> [Provided passage]:

I think you're a bit confused. Stop thinking about the amount of strings for a second. Instead focus on the scale length. Typically anything around 26.5 and up is considered a Baritone Guitar regardless of how many strings it has. ESP/LTD made several models of 8 string guitars that were standard 25.5 scale length so they wouldn't be considered Baritone Guitars. Neither would any of the numerous 7 string guitars that have a 25.5 inch scale length. On the other hand Ibanez and Fender and others make 6 string guitars that have a longer scale length and are considered Baritone Guitars. If you want to tune down low get something between 27-30.


----------



## Aerospace274 (Feb 14, 2011)

27" and above are baritone. 26.5" is just extended slightly. And to the OP, yeah. A 7 string with an extended scale would blow the balls off any 6 string baritone. But a 25.5" 7 string against a 6 string baritone is a matter of tonal preference. A baritone would have more clarity and possibly tension, depending on string preference, regardless of how many strings it has.


----------



## drmosh (Feb 15, 2011)

Aerospace274 said:


> If you want clarity and precision, you *need* an extended scale for lower tunings. Thicker strings will get you the same tension you might get on a longer scale but your tone will suffer. Things (from my experience) tend to get muddier the thicker your strings are and the lower you downtune. Pickups can make a big difference too when it comes to alternate tunings but downtuning is best with an extended scale, no doubt about it. If you think your hands can handle stretching, it's definitely the best option. Now, imo, if you could find a baritone scale 7 string, you win. You'd have clarity, lowness and tension all on one guitar. It'd make things simpler for you, and wouldn't stop you from jamming out with your buddies if they happen to play in like D or Eb or something, cause let me tell you from experience it's not fun to transpose everything up as you play it! I'd look into a guitar like ixlramp mentioned. If your hands can handle a baritone scale (sounds like they can) then it's your best bet.



You don't "need" anything. A lot of bands do just fine with standard scale for lower tunings and if you have a 7 string with a long scale the longer scale will affect the timbre of the higher strings too so that is another thing to consider.

> [How to complete this task]:
Return the section of the guitar forum thread between "I think you're" and "something between 27-30.", inclusive, copied word for word. The material that comes next has no connection to the guitar forum thread.

> [Available data]:

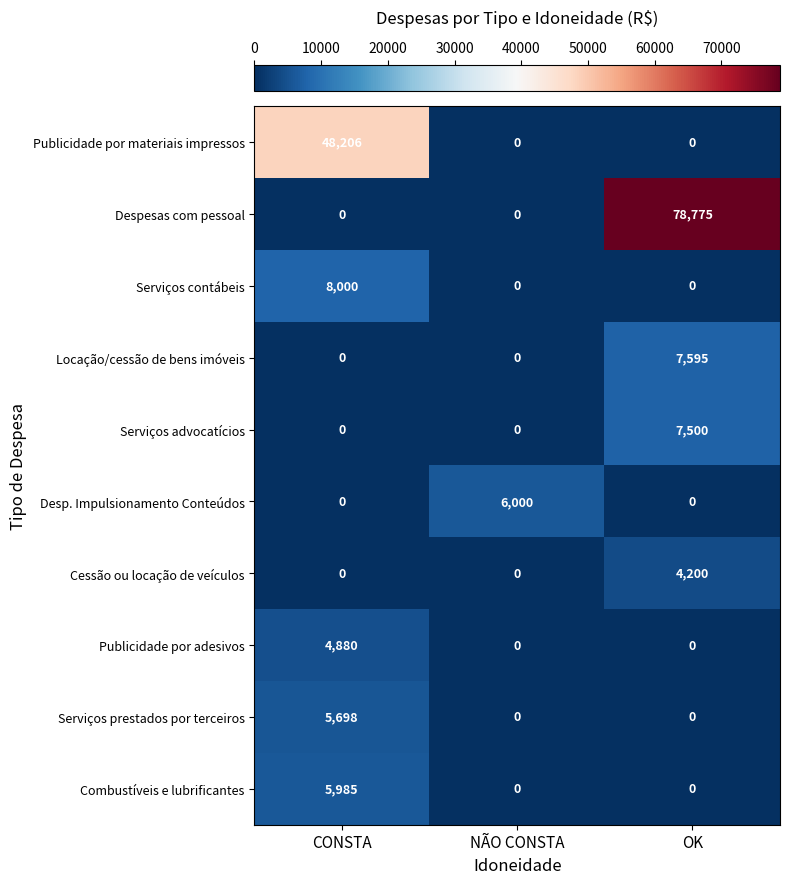

Which series has the largest total across all categories?

Despesas com pessoal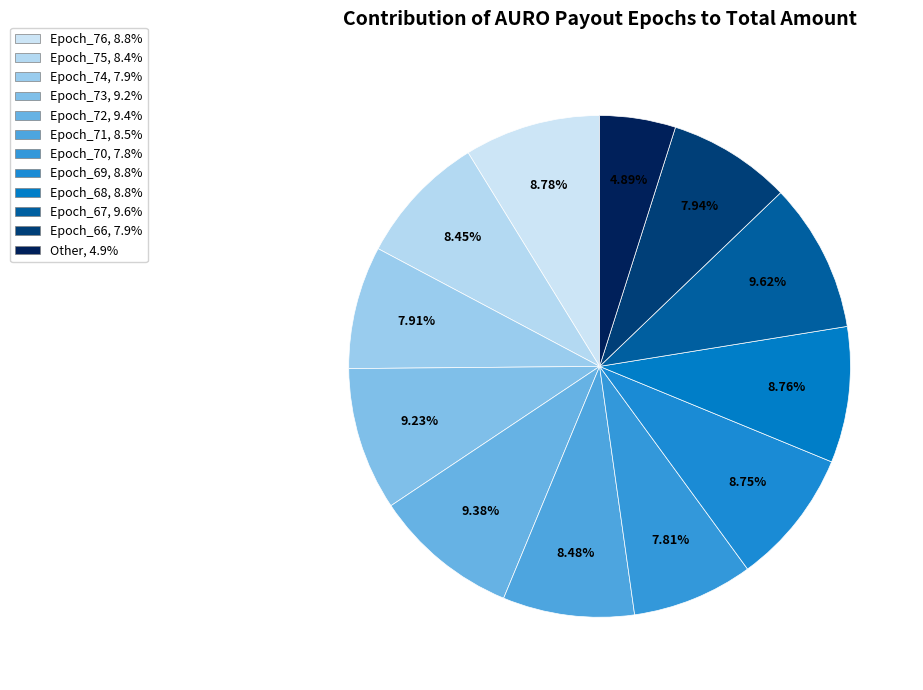

Which has a higher value, Epoch_70 or Epoch_66?

Epoch_66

> [Response to the exercise]:
I think you're a bit confused. Stop thinking about the amount of strings for a second. Instead focus on the scale length. Typically anything around 26.5 and up is considered a Baritone Guitar regardless of how many strings it has. ESP/LTD made several models of 8 string guitars that were standard 25.5 scale length so they wouldn't be considered Baritone Guitars. Neither would any of the numerous 7 string guitars that have a 25.5 inch scale length. On the other hand Ibanez and Fender and others make 6 string guitars that have a longer scale length and are considered Baritone Guitars. If you want to tune down low get something between 27-30.